◆ **WHAT TO WORK ON**: Provide the number of lines in the records that hold the string "none", without any other words.

◆ **DATA FOR THE TASK**:
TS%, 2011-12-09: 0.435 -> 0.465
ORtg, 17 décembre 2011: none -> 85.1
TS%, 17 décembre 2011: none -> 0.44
---
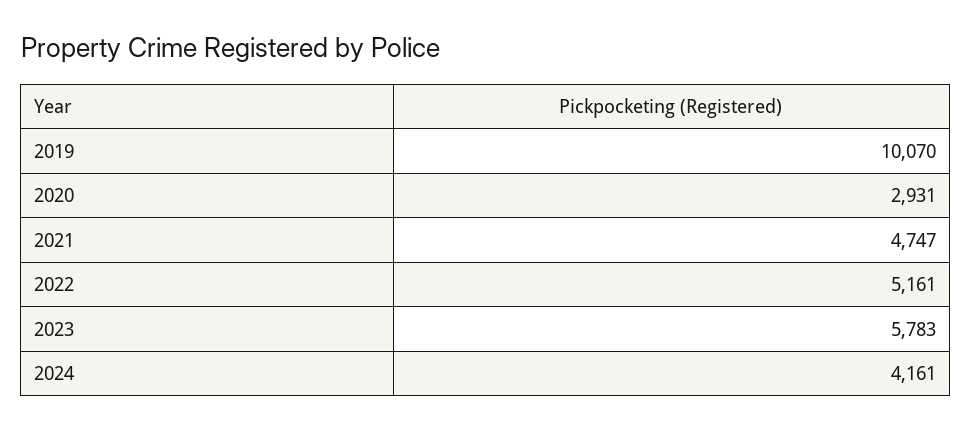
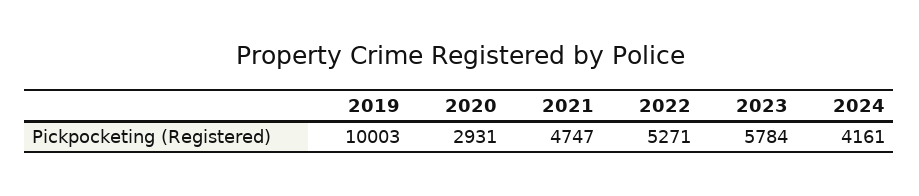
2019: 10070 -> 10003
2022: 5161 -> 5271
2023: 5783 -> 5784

◆ **FINISHED EXERCISE**: 2